The Magistrate Judge properly found that Plaintiff’s claims rely on circumstantial
evidence of discrimination and retaliation, which is sufficient to establish section
1981 claims under McDonnell. (R&R at 17; [129] at 19 n.16).
37
“in cases in which an employee commits an act during employment that would
lead to termination and the employer finds out about the act during the course of
litigation, neither reinstatement nor front pay is an appropriate remedy.”
Wallace v. Dunn Const. Co., 62 F.3d 374, 378 (11th Cir. 1995). Back pay
generally “should be calculated from the date of the unlawful discharge to the date
the new information was discovered.” Id. “Where an employer seeks to rely upon
after-acquired evidence of wrongdoing, it must first establish that the wrongdoing
was of such severity that the employee in fact would have been terminated on
those grounds alone if the employer had known of it at the time of the discharge.”

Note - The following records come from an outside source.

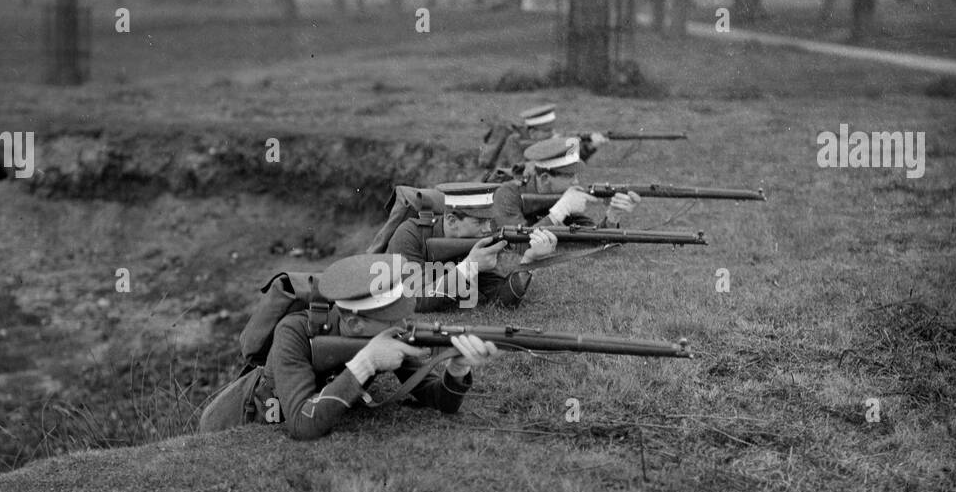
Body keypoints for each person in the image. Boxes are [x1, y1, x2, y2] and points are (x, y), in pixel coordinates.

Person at [197, 253, 500, 440]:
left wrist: (457, 369)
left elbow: (438, 400)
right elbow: (302, 425)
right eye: (396, 320)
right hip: (234, 419)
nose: (407, 326)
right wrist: (366, 362)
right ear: (355, 324)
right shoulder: (293, 331)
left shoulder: (385, 333)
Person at [384, 182, 558, 311]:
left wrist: (528, 261)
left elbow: (500, 301)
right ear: (452, 220)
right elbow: (414, 300)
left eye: (489, 221)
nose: (487, 229)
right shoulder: (410, 235)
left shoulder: (474, 240)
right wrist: (468, 267)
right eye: (479, 222)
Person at [489, 136, 647, 229]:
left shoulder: (559, 196)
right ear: (545, 178)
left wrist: (613, 215)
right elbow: (517, 245)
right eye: (569, 176)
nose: (576, 181)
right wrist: (559, 212)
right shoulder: (507, 193)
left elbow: (592, 238)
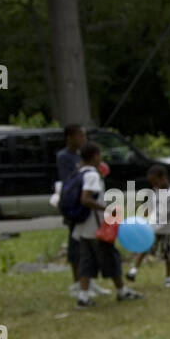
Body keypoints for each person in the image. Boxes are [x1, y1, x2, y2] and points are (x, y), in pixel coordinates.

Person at [72, 143, 142, 308]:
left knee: (86, 261)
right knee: (111, 258)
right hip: (96, 226)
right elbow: (86, 199)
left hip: (83, 227)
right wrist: (107, 209)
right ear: (95, 156)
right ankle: (122, 291)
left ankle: (83, 297)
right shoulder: (91, 175)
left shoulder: (78, 173)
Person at [56, 125, 105, 295]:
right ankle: (78, 283)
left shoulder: (80, 157)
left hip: (87, 209)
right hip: (78, 208)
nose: (84, 139)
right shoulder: (64, 157)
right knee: (76, 247)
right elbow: (72, 181)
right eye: (80, 136)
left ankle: (89, 282)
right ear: (70, 137)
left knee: (87, 248)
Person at [128, 165, 170, 288]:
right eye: (152, 182)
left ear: (163, 178)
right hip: (155, 225)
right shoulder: (155, 192)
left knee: (168, 253)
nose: (154, 184)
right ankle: (133, 271)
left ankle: (168, 278)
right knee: (145, 247)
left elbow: (169, 213)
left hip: (169, 228)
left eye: (155, 181)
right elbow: (152, 207)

McKennon v. Nashville Banner Pub. Co., 513 U.S. 352, 362-63 (1995); see
Wallace, 62 F.3d at 379 (“In order to benefit from the after-acquired evidence
rule . . ., [defendant] must prove that the misconduct revealed by the deposition
was so grave that [plaintiff’s] immediate discharge would have followed its
disclosure in any event.”).
Defendant relies on two pieces of after-acquired evidence. First, Plaintiff’s
husband, Greg Dewberry, testified during his deposition that he “normally” drove
Plaintiff to work and that the family car did not “break down” during Plaintiff’s
employment at the UPS Warehouse. ([83.6] at 67). Plaintiff previously told
Defendant that she could not get to work on December 23, 2013 and
38
February 21, 2014, because of “car trouble” and “car issues.” ([95.3] at 48-49).

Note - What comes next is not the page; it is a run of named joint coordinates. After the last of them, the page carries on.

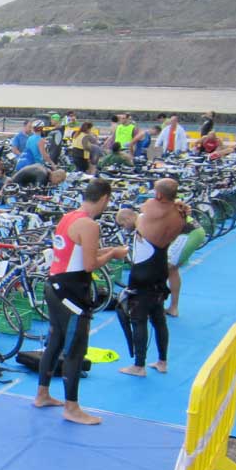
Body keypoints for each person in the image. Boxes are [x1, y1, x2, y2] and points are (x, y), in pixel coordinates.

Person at [34, 179, 128, 425]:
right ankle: (72, 407)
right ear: (105, 199)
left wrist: (105, 251)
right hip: (72, 292)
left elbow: (77, 253)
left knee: (55, 340)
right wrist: (113, 254)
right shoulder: (89, 224)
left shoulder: (69, 217)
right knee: (75, 348)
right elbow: (90, 264)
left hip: (55, 285)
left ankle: (42, 394)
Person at [115, 179, 186, 377]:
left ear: (159, 195)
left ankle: (139, 365)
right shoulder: (179, 214)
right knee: (158, 318)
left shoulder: (154, 208)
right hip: (160, 263)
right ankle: (162, 361)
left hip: (143, 270)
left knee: (138, 319)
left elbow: (140, 210)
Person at [165, 213, 206, 318]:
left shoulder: (147, 220)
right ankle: (172, 307)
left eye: (123, 225)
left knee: (169, 268)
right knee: (172, 270)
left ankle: (170, 307)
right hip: (193, 231)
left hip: (189, 233)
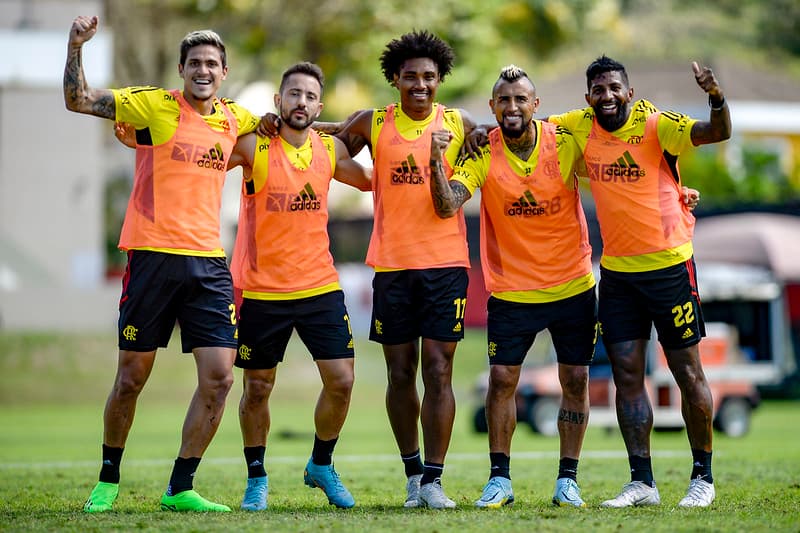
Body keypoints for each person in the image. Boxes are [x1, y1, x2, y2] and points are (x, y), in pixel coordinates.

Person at [64, 16, 259, 512]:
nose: (203, 70)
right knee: (131, 378)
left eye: (212, 63)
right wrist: (76, 46)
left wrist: (335, 128)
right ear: (181, 69)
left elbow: (292, 127)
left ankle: (181, 486)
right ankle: (108, 479)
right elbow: (79, 99)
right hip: (152, 258)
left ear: (224, 72)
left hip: (209, 265)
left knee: (220, 378)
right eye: (194, 63)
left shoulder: (235, 117)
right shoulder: (154, 105)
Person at [548, 55, 731, 508]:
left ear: (629, 92)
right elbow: (526, 125)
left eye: (615, 88)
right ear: (588, 97)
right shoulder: (578, 125)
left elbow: (717, 132)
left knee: (687, 371)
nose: (607, 96)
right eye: (599, 90)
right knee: (626, 375)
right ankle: (642, 483)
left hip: (670, 269)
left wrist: (715, 97)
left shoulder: (658, 124)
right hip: (617, 275)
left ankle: (703, 478)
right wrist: (479, 133)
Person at [310, 30, 481, 509]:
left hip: (446, 265)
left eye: (429, 76)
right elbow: (323, 146)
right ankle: (412, 474)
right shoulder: (373, 122)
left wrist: (482, 133)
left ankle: (434, 481)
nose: (420, 84)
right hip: (392, 266)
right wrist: (293, 125)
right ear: (395, 79)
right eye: (411, 76)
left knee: (439, 370)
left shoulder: (459, 122)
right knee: (401, 373)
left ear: (440, 79)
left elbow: (497, 137)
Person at [430, 65, 595, 509]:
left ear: (535, 104)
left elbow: (613, 172)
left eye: (521, 99)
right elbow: (447, 205)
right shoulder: (483, 150)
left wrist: (676, 191)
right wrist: (434, 159)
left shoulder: (564, 142)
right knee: (502, 380)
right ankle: (499, 480)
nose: (512, 106)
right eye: (504, 100)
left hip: (572, 284)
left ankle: (568, 481)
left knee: (576, 378)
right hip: (512, 291)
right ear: (492, 106)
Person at [226, 62, 371, 511]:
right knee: (257, 388)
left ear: (319, 107)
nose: (301, 102)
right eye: (293, 94)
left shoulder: (329, 149)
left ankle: (321, 464)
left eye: (309, 96)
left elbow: (370, 180)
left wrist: (376, 133)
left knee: (342, 380)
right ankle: (256, 478)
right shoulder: (254, 146)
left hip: (319, 286)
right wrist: (251, 123)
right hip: (263, 291)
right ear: (279, 101)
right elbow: (208, 155)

Second, Plaintiff’s mother, Doris Carthan, testified during her deposition that
Plaintiff “had to stop going to work” because of the “discrimination, the prejudice,
[and] the disrespect. . . . She was going to be crazy in jail or somebody going to be
hurt.” ([83.3] at 60). Defendant claims this evidence “would have formed a
legitimate basis for an adverse employment action,” because Lopez testified that
“lying to a supervisor about the reason for missing work/being late and threatening
to commit acts of violence at the workplace are reasons the company will take
adverse employment action, up to and including termination.” ([81.5] ¶ 3; [128] at
24-25).
Defendant’s argument fails because a jury could find that Plaintiff did not lie
to her supervisor and did not threaten physical violence at the workplace.

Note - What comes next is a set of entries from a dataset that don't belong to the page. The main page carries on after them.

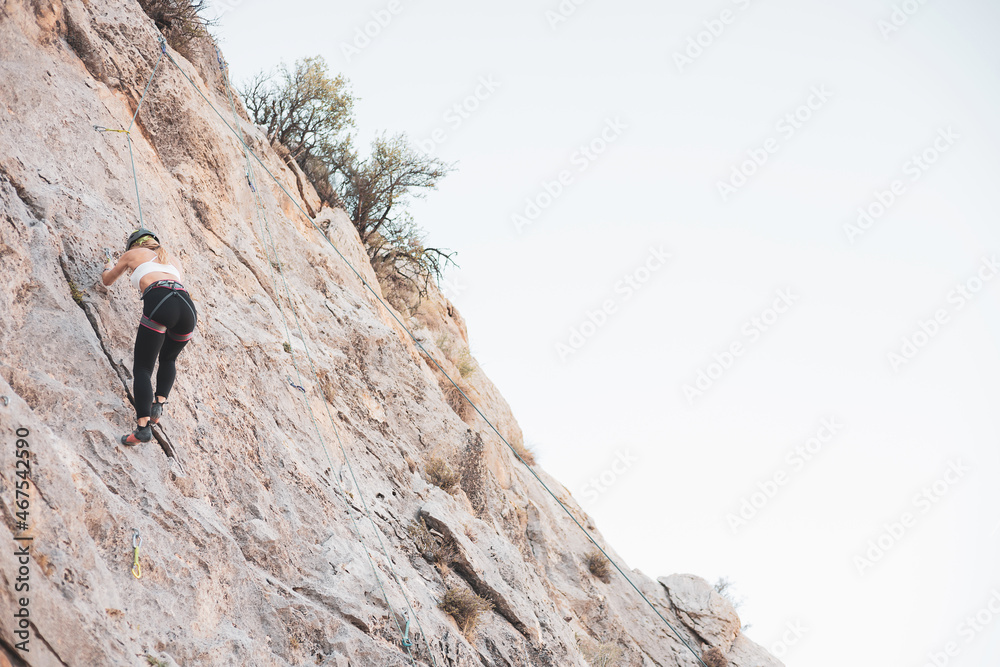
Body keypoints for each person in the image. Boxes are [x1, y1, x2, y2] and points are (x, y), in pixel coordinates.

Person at [102, 229, 197, 445]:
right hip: (187, 308)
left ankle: (143, 428)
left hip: (161, 301)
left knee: (143, 368)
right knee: (169, 358)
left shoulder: (132, 255)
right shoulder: (172, 259)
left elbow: (107, 280)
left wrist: (108, 264)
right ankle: (159, 404)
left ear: (134, 245)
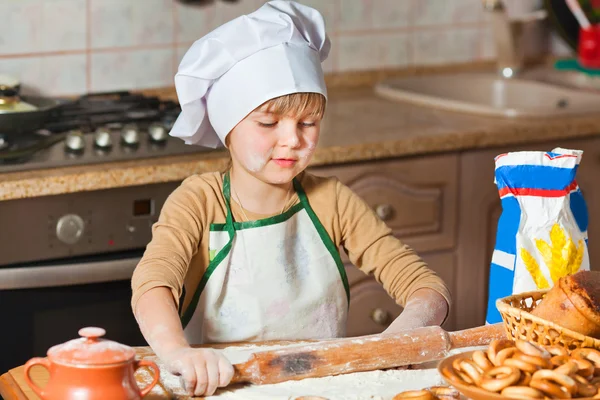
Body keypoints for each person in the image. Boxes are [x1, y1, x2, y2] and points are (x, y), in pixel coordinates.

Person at [131, 1, 451, 397]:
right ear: (228, 127)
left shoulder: (331, 201)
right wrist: (178, 352)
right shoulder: (200, 201)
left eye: (308, 123)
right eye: (268, 123)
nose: (292, 140)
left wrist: (403, 334)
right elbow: (152, 283)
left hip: (317, 390)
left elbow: (425, 285)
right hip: (220, 389)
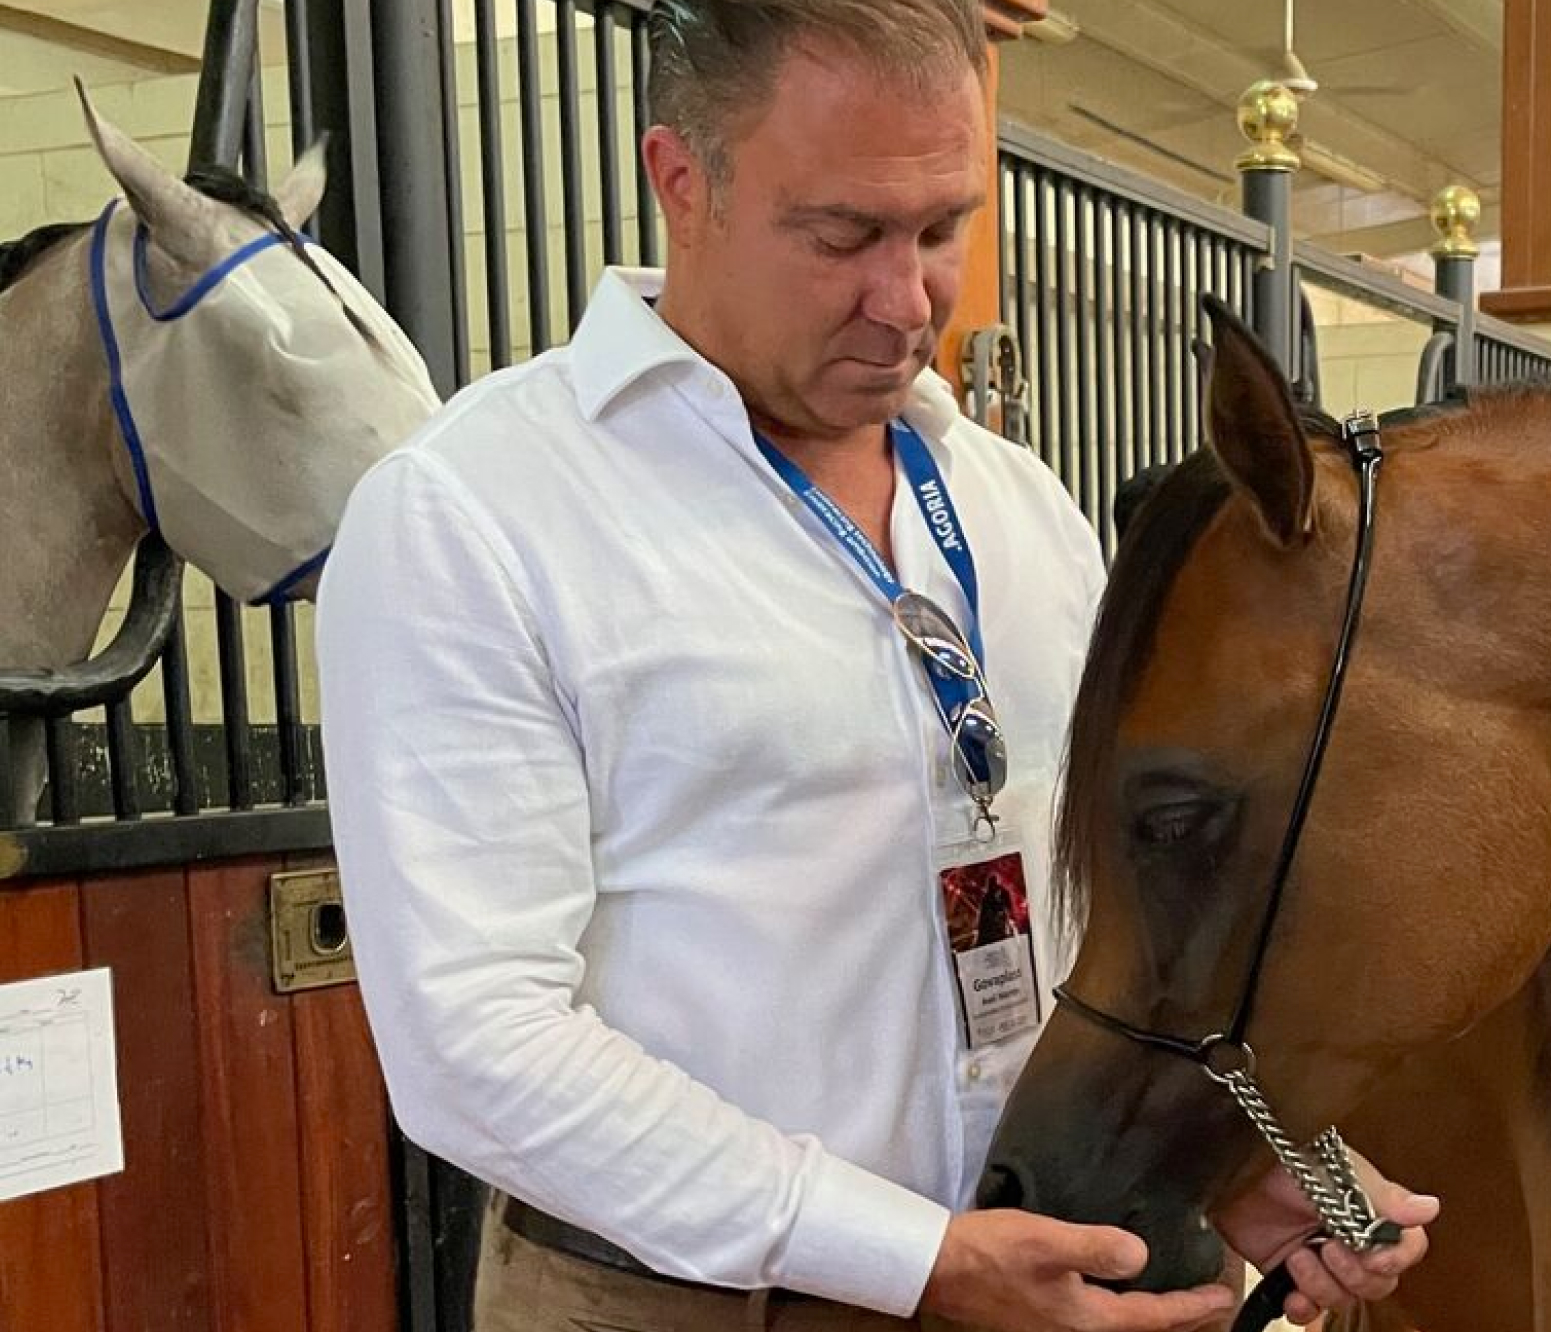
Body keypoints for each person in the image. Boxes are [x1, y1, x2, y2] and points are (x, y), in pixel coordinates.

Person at [314, 3, 1432, 1331]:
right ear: (683, 182)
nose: (907, 302)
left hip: (1043, 1260)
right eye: (843, 236)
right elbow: (475, 1048)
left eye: (942, 229)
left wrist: (1238, 1157)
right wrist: (911, 1259)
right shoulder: (474, 512)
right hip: (686, 1302)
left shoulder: (1017, 508)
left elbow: (1094, 915)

Plaintiff’s statement to her supervisor that she had “car trouble” and “car issues” is
not inconsistent with her husband’s testimony that the family car did not
“break down” during Plaintiff’s employment at the UPS Warehouse. Even if it
was, this inconsistency creates an issue of fact for the jury to resolve.
Ms. Carthan’s testimony does not establish that Plaintiff threatened violence at the
workplace. Ms. Carthan stated only that she believed Plaintiff would “be crazy in
39
jail” or “somebody [would] be hurt” if she had continued working at the UPS
Warehouse.
Even if this after-acquired evidence did show Plaintiff lied to her supervisor
and threatened workplace violence, Defendant has not established that Plaintiff
“in fact would have been terminated on those grounds alone.” McKennon, 513
U.S. at 362-63. Lopez testified that Plaintiff’s alleged misconduct constituted
“reasons the company will take adverse employment action, up to and including
termination.” ([81.5] ¶ 3 (emphasis added)). This shows that Defendant could,
but not necessarily would, have terminated Plaintiff for lying to her supervisor and
threatening violence. Having conducted a de novo review of the record, the Court
agrees with the Magistrate Judge that Defendant is not entitled to summary
judgment on its after-acquired evidence defense. Defendant’s objections are
overruled, and Defendant’s Motion for Summary Judgment is denied.
IV.
CONCLUSION
For the foregoing reasons,
IT IS HEREBY ORDERED that Magistrate Judge Janet F. King’s Final
Report and Recommendation [124] is ADOPTED.
IT IS FURTHER ORDERED that Defendant’s Objection[s] to the Final
Report and Recommendation [128] are OVERRULED.
40
IT IS FURTHER ORDERED that Defendant’s Motion for Summary
Judgment [81] is DENIED.
SO ORDERED this 16th day of August, 2017.